**PASSAGE**
---
Methodology

How the BizCrush STT benchmark works, end to end.

Why this benchmark

We publish this benchmark to give STT users a scoreboard for the apps they actually use — real-world audio, methodology fully visible — and to keep the numbers, audio, and transcripts here for anyone to review directly.

The conflict of interest is real (we build BizCrush and this benchmark); the rest of this page is what we do to bound it.

Test setup

The benchmark runs on real Android and iOS phones inside a custom acoustic isolation box. Each test plays reference audio through speakers inside the box; the phone under test records it as it would in any real environment. We moved from an Android emulator to real devices because the emulator's virtual mic path bypasses device-specific hardware AGC, mic tuning, and platform-level audio processing — none of which the emulator can replicate. Running on actual phones puts the entire user-facing audio chain in the loop, so scores reflect what the app really hears.

Outer box dimensions and cable pass-through diagram — Outer box — 400×400×400mm MDF, 15mm walls, 20mm cable pass-through on the lid, four natural rubber feet.

Inner box dimensions and cable pass-through diagram — Inner box — 300×300×300mm MDF, 15mm walls, 20mm cable pass-through on the front panel 30mm from the bottom, four natural rubber feet.

Cross-sectional view of the acoustic isolation box — Cross-section — inner box lined with composite acoustic panels (absorber + barrier, 14mm total) on all six interior surfaces; two speakers sit at the corners of one wall, and the phone on a stand faces them from the opposite wall.
---
**RECORD SET**
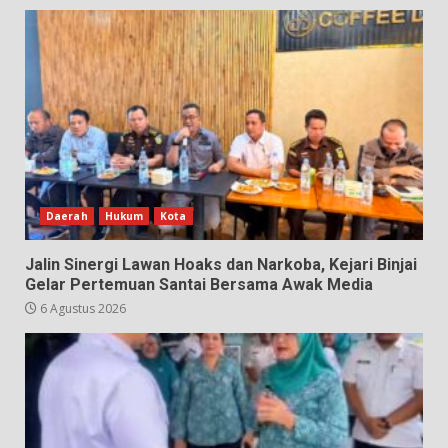
Daerah
Hukum
Kota
Jalin Sinergi Lawan Hoaks dan Narkoba, Kejari Binjai
Gelar Pertemuan Santai Bersama Awak Media
6 Agustus 2026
---
**WHAT YOU WILL DO**
• A. In the methodology page, switch "scoreboard" to "leaderboard" and write out the passage from "We publish this" to "to bound it.".
• B. According to the methodology page, why did the benchmark move from an Android emulator to real phones?

**RESULTS BY TASK**
• A.
We publish this benchmark to give STT users a leaderboard for the apps they actually use — real-world audio, methodology fully visible — and to keep the numbers, audio, and transcripts here for anyone to review directly.

The conflict of interest is real (we build BizCrush and this benchmark); the rest of this page is what we do to bound it.

• B. The emulator's virtual mic path bypasses device-specific hardware AGC, mic tuning, and platform-level audio processing, and the emulator cannot replicate any of these. Real phones put the entire user-facing audio chain in the loop, so the scores reflect what the app actually hears.